3. Isolated: Each agency trains its own model independently.
The FL framework follows the FedAvg algorithm, involving decentralized labeling, local model training, and aggregation of local models into a global model.
Evaluation
Experimental Setup
Experiments were conducted using anonymized shelter data from the Calgary Homeless Foundation, covering 6,840,069 sleep records for 50,455 individuals across 8 shelters. The dataset was preprocessed to create features based on shelter stay patterns and labeled using the decentralized k-means algorithm.
Hyperparameter Selection
Key hyperparameters include the observation window (To), the number of time bins (Tb), and the prediction window (Tp). The best performance was achieved with larger To and Tb values and a smaller Tp value.
Performance Comparison
The Centralized scenario achieved the best performance, but the Federated model performed nearly as well, demonstrating the feasibility of FL in this context. The Isolated scenario performed the worst, particularly for smaller agencies with limited data.
Discussion
Centralized vs. Federated
While the Centralized model outperforms others, it is often impractical due to privacy and logistical challenges. The Federated approach offers a viable compromise, providing good performance without requiring centralized data merging.

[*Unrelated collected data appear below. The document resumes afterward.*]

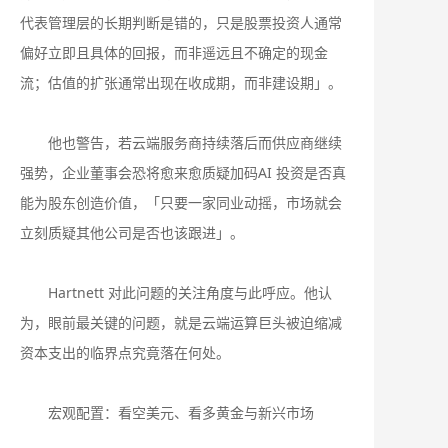
代表管理层的长期判断是错的，只是股票投资人通常
偏好立即且具体的回报，而非遥远且不确定的现金
流；估值的扩张通常出现在收成期，而非建设期」。
他也警告，若云端服务商持续落后而供应商继续
强势，企业董事会恐将愈来愈质疑加码AI 投资是否真
能为股东创造价值，「只要一家同业动摇，市场就会
立刻质疑其他公司是否也该跟进」。
Hartnett 对此问题的关注角度与此呼应。他认
为，眼前最关键的问题，就是云端运算巨头被迫缩减
资本支出的临界点究竟落在何处。
宏观配置：看空美元、看多黄金与新兴市场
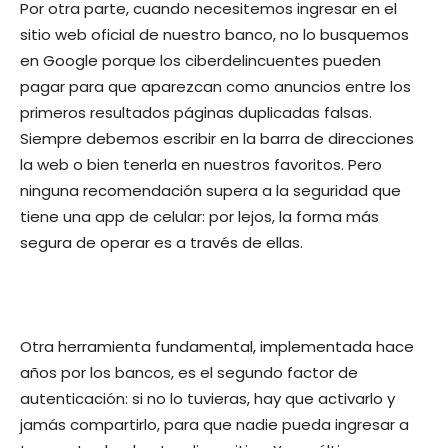
Por otra parte, cuando necesitemos ingresar en el
sitio web oficial de nuestro banco, no lo busquemos
en Google porque los ciberdelincuentes pueden
pagar para que aparezcan como anuncios entre los
primeros resultados páginas duplicadas falsas.
Siempre debemos escribir en la barra de direcciones
la web o bien tenerla en nuestros favoritos. Pero
ninguna recomendación supera a la seguridad que
tiene una app de celular: por lejos, la forma más
segura de operar es a través de ellas.
Otra herramienta fundamental, implementada hace
años por los bancos, es el segundo factor de
autenticación: si no lo tuvieras, hay que activarlo y
jamás compartirlo, para que nadie pueda ingresar a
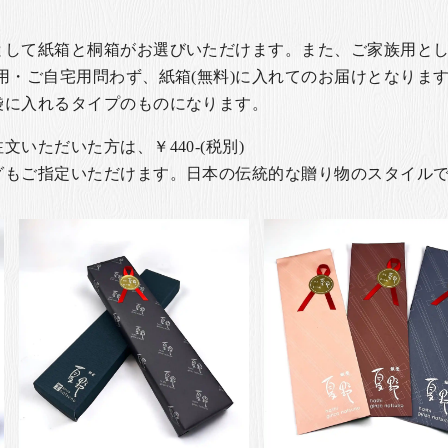
として紙箱と桐箱がお選びいただけます。また、ご家族用とし
用・ご自宅用問わず、紙箱(無料)に入れてのお届けとなります
袋に入れるタイプのものになります。
いただいた方は、￥440-(税別)
グもご指定いただけます。日本の伝統的な贈り物のスタイル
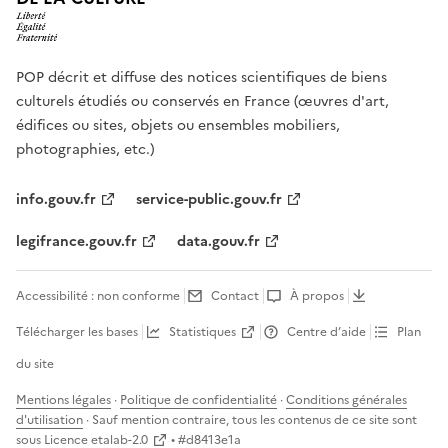
POP décrit et diffuse des notices scientifiques de biens
culturels étudiés ou conservés en France (œuvres d'art,
édifices ou sites, objets ou ensembles mobiliers,
photographies, etc.)
info.gouv.fr
service-public.gouv.fr
legifrance.gouv.fr
data.gouv.fr
Accessibilité : non conforme
Contact
À propos
Télécharger les bases
Statistiques
Centre d’aide
Plan
du site
Mentions légales
·
Politique de confidentialité
·
Conditions générales
d'utilisation
· Sauf mention contraire, tous les contenus de ce site sont
sous
Licence etalab-2.0
• #
d8413e1a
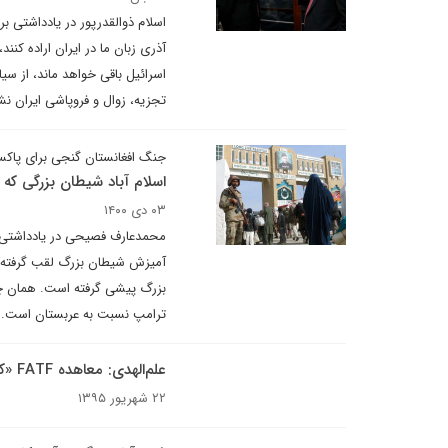
اسلام ذوالقدرپور در یادداشتی بر
آذری زبان ما در ایران اراده کنن
اسرائیل باقی خواهد ماند، از سی
تجزیه، زوال و فروپاشی ایران نش
جنگ افغانستان گنجی برای پاکس
اسلام آباد شیطان بزرگی که 
۰۳ دی ۱۴۰۰
محمدعارف فصیحی در یادداشتی بر
آمیزش شیطان بزرگ لقب گرفته ا
بزرگ پیشی گرفته است. همان چیز
ترامپ نسبت به عربستان است.
علم‌الهدی: معاهده FATF «کاپیتولاسیون بانکی» است
۲۲ شهریور ۱۳۹۵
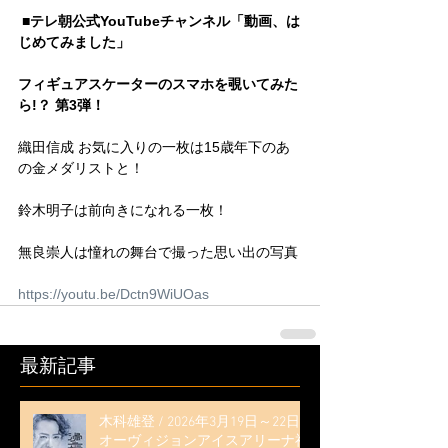
■テレ朝公式YouTubeチャンネル「動画、は
じめてみました」
フィギュアスケーターのスマホを覗いてみた
ら!？ 第3弾！
織田信成 お気に入りの一枚は15歳年下のあ
の金メダリストと！
鈴木明子は前向きになれる一枚！
無良崇人は憧れの舞台で撮った思い出の写真
https://youtu.be/Dctn9WiUOas
最新記事
木科雄登 / 2026年3月19日～22日
オーヴィジョンアイスアリーナ福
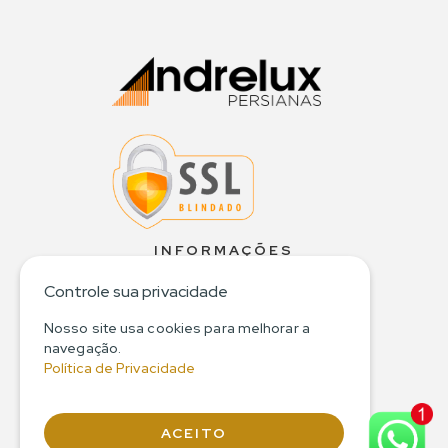
INFORMAÇÕES
Quem Somos
Controle sua privacidade
Política de Privacidade
Termos e Condições
Nosso site usa cookies para melhorar a
Política de Devolução
navegação.
Política de Privacidade
Política de Entrega
Perguntas Frequentes
Contato
ACEITO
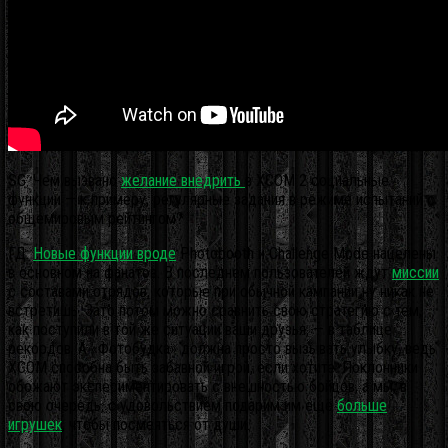
SG: Чем вызвано
желание внедрить
в XCOM 2 социальные
функции — к примеру, регулярные задания в режиме испытаний с
общемировым рейтингом?
ГД:
Новые функции вроде
Photobooth и Challenge Mode нацелены
в основном на фанатов. В последнем пользователей ждут
миссии
с составами отрядов, которые при обычной кампании ну никак не
встретишь. Зато потом можно сравнить свою стратегию с тем,
как поступили в той же ситуации ваши друзья, — в таблице
рекордов. А «Фотобудка» должна просто вызывать улыбку, ведь
XCOM способна быть забавной игрой, если хотите. Поклонники
обожают экспериментировать с внешностью бойцов, а мы, в
свою очередь, с удовольствием подарим им ещё
больше
игрушек
, чтобы посмеяться от души.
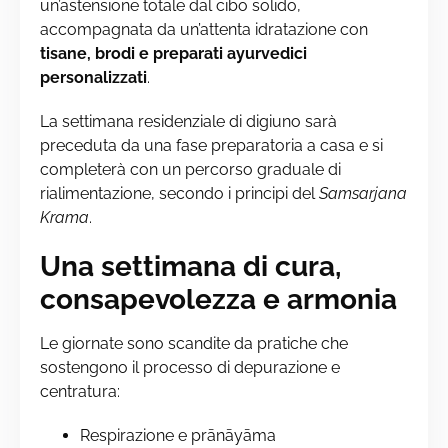
un’astensione totale dal cibo solido,
accompagnata da un’attenta idratazione con
tisane, brodi e preparati ayurvedici
personalizzati
.
La settimana residenziale di digiuno sarà
preceduta da una fase preparatoria a casa e si
completerà con un percorso graduale di
rialimentazione, secondo i principi del
Samsarjana
Krama
.
Una settimana di cura,
consapevolezza e armonia
Le giornate sono scandite da pratiche che
sostengono il processo di depurazione e
centratura:
Respirazione e prānāyāma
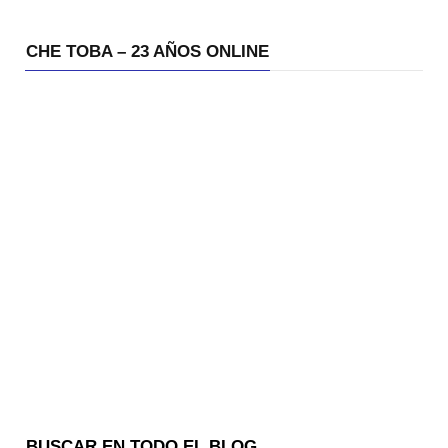
CHE TOBA – 23 AÑOS ONLINE
BUSCAR EN TODO EL BLOG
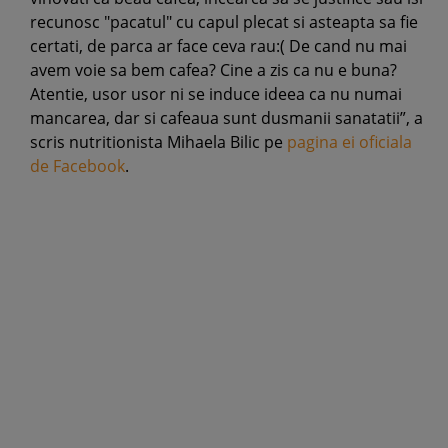
recunosc "pacatul" cu capul plecat si asteapta sa fie
certati, de parca ar face ceva rau:( De cand nu mai
avem voie sa bem cafea? Cine a zis ca nu e buna?
Atentie, usor usor ni se induce ideea ca nu numai
mancarea, dar si cafeaua sunt dusmanii sanatatii”, a
scris nutritionista Mihaela Bilic pe
pagina ei oficiala
de Facebook
.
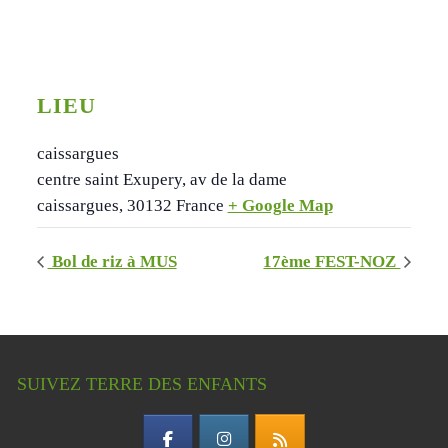
LIEU
caissargues
centre saint Exupery, av de la dame
caissargues
,
30132
France
+ Google Map
Bol de riz à MUS
17ème FEST-NOZ
SUIVEZ TERRE DES ENFANTS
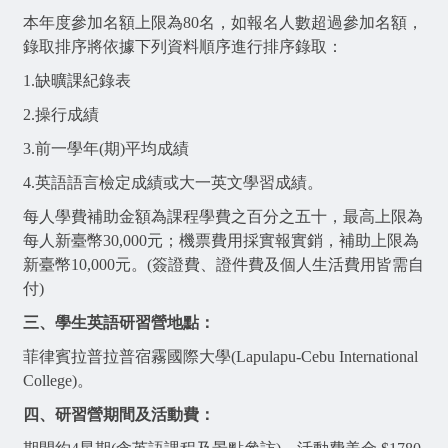
本年度參加名額上限為80名，如報名人數超過參加名
額，
錄取排序將依據下列資料順序進行排序錄取：
1.缺曠課紀錄表
2.操行成績
3.
前一學年(期)平均成績
4.英語語言檢定成績或大一英文學習成績。
每人學費補助金額為課程學費之百分之五十，最高上限為
每人新臺幣30,000
元；機票費用採實報實銷，補助上限為
新臺幣10,000元。
(
簽證費、證件費及個人生活費用皆需自
付)
三、學生英語研習營地點：
菲律賓拉普拉普宿霧國際大學(Lapulapu-Cebu
International
College)
。
四、研習營期間及活動費：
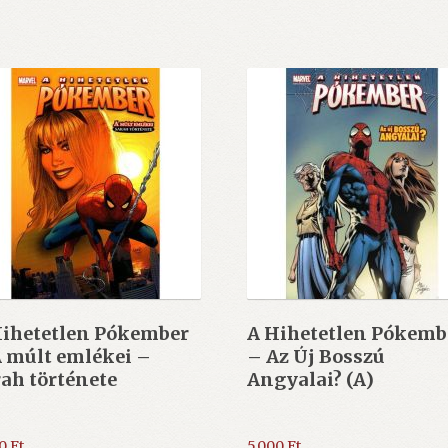
Hihetetlen Pókember
A Hihetetlen Pókemb
 múlt emlékei –
– Az Új Bosszú
ah története
Angyalai? (A)
90
Ft
5.000
Ft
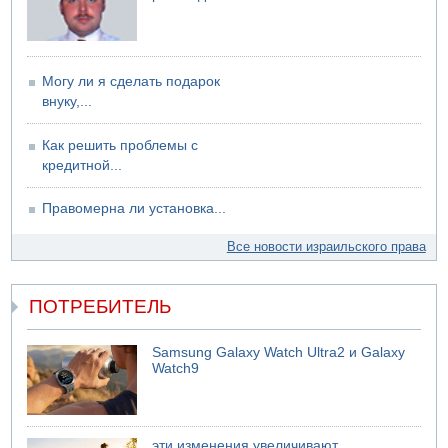
Могу ли я сделать подарок
внуку,...
Как решить проблемы с
кредитной...
Правомерна ли установка...
Все новости израильского права
ПОТРЕБИТЕЛЬ
Samsung Galaxy Watch Ultra2 и Galaxy
Watch9
эти изменения увеличивают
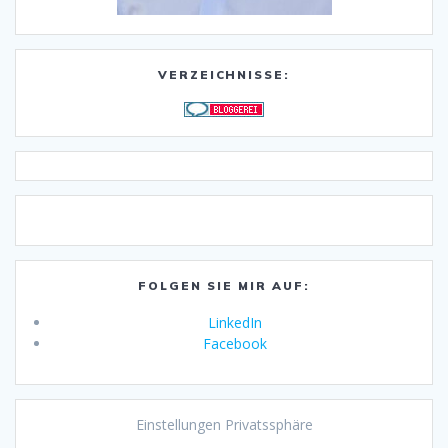
VERZEICHNISSE:
FOLGEN SIE MIR AUF:
LinkedIn
Facebook
Einstellungen Privatssphäre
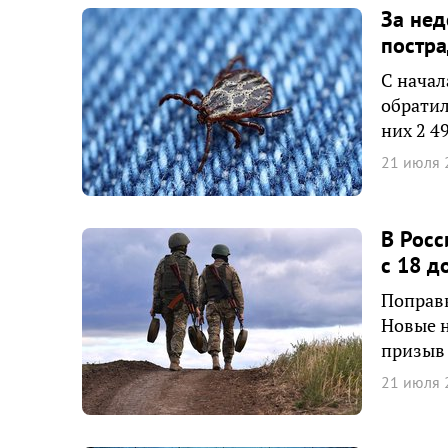
За нед
постра
С начал
обратил
них 2 4
21 июля 
В Росс
с 18 д
Поправк
Новые н
призыв 
21 июля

Achieving Equity with Federated Learning
FL addresses the disparity in data analytics capabilities between large and small agencies. Smaller agencies benefit significantly from the aggregated insights available through FL, ensuring equitable access to high-quality ML tools.
Reducing the Need for Data Linkage
FL eliminates the need for direct data linkage, reducing privacy concerns and logistical complexities. This approach allows agencies to collaborate on model training without sharing sensitive information.
Conclusion
This study demonstrates the potential of Federated Learning to enhance equitable access to AI tools in the HHSC. By enabling collaborative model training without data sharing, FL addresses privacy concerns and logistical challenges, promoting equity across the system. Future research can build on this framework to develop more robust ML applications in social services.